São Paulo não foi só construída por paulistanos, imigrantes japoneses, italianos. Na década de 20, muitos navios europeus aportaram no Brasil, trazendo gente de diversos países pequenos que, até bem pouco tempo, poucos sabiam onde ficavam. É o caso dos povos dos Bálcãs (Lituânia, Letônia e Estônia).

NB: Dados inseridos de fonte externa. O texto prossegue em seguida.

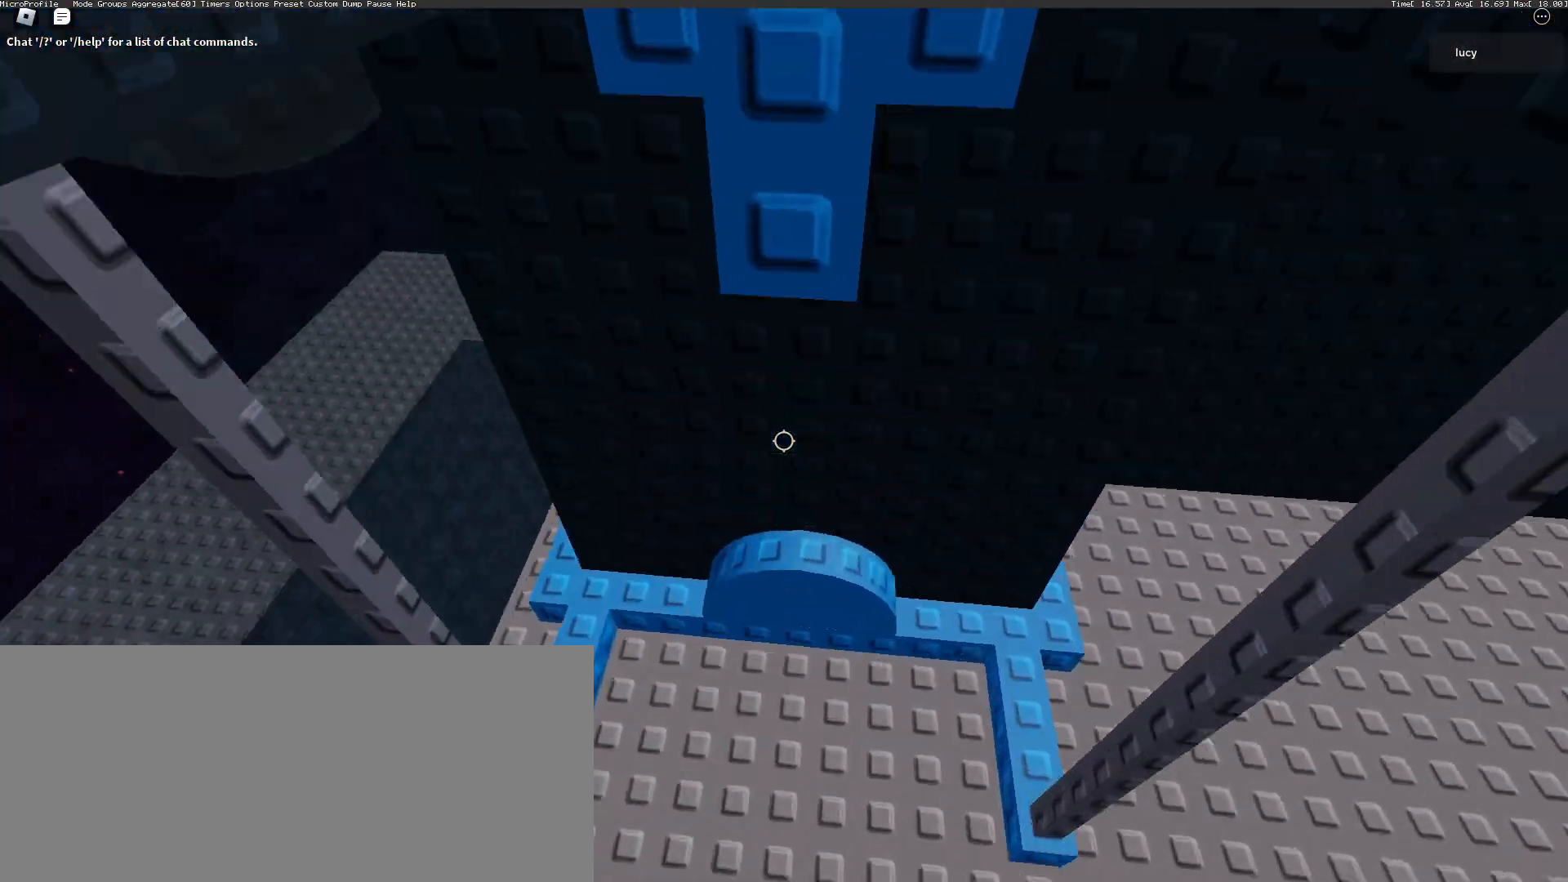
{"keys": ["w"], "mouse": ["mb4", "mb5"], "events": [[17, "space", "up"], [33, "d", "up"], [267, "space", "down"], [317, "w", "up"], [400, "w", "down"], [433, "space", "up"]]}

Eu sou descendente de estonianos. Meus avós paternos chegaram no porto de Santos em 1922 e, como eles não eram "mão de obra qualificada", foram enviados para as Minas Gerais – especificamente para Senador José Bento, perto de Pouso Alegre , para o cultivo de terras. Achando o trabalho árduo demais, no início da década de 30, meu avô resolveu vender as terras que havia ganhado do Governo Federal e, em cima de lombo de um burro, mulher e quatro filhos, resolveu vir para São Paulo a pé, pela "picada" que é hoje a Fernão Dias.
Com o dinheiro das terras vendidas, comprou uma casa no Jd. Piratininga (Cangaíba). Meu pai, com 14/15 anos, foi trabalhar numa fábrica para ajudar a sustentar a família. Acabou aprendendo a profissão de tecelão, trabalhando por 37 anos – 2 anos de Textilia e 35 de ITA (Indústria de Tapetes Atlântida), que ficava em Santana, Zona Norte, Rua Voluntários da Pátria – por onde se aposentou.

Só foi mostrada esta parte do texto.